◆ EXERCISE INPUTS
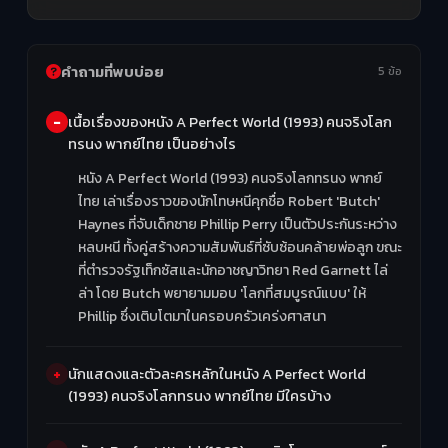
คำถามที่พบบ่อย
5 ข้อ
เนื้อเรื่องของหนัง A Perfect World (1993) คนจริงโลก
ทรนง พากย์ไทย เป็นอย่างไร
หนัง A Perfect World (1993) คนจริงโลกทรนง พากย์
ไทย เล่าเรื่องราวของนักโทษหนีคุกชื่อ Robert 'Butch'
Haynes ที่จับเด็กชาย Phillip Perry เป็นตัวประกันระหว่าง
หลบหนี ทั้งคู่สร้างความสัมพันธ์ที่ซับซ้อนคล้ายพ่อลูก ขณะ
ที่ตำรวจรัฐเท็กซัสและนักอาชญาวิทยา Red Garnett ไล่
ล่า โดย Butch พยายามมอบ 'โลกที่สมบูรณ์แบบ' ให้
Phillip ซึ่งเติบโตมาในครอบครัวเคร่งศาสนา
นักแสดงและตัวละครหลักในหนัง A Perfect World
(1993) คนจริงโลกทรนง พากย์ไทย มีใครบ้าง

...

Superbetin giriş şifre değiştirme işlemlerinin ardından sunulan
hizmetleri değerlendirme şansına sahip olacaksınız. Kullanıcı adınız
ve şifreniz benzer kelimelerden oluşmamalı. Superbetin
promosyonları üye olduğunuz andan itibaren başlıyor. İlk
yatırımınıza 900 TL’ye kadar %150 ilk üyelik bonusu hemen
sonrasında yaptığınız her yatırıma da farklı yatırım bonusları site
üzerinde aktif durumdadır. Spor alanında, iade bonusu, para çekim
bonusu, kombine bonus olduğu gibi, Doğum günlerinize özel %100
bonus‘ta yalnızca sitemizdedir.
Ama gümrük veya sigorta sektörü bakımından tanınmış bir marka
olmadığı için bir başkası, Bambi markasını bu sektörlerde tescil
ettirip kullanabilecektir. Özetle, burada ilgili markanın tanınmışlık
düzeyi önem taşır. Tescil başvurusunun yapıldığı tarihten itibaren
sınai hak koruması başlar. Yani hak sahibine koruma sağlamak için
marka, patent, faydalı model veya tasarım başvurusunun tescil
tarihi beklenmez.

◆ TASK TO COMPLETE
Check the entries above for the word "itibaren" and copy every line where it turns up.

◆ ANSWER TO THIS EXERCISE
promosyonları üye olduğunuz andan itibaren başlıyor. İlk
düzeyi önem taşır. Tescil başvurusunun yapıldığı tarihten itibaren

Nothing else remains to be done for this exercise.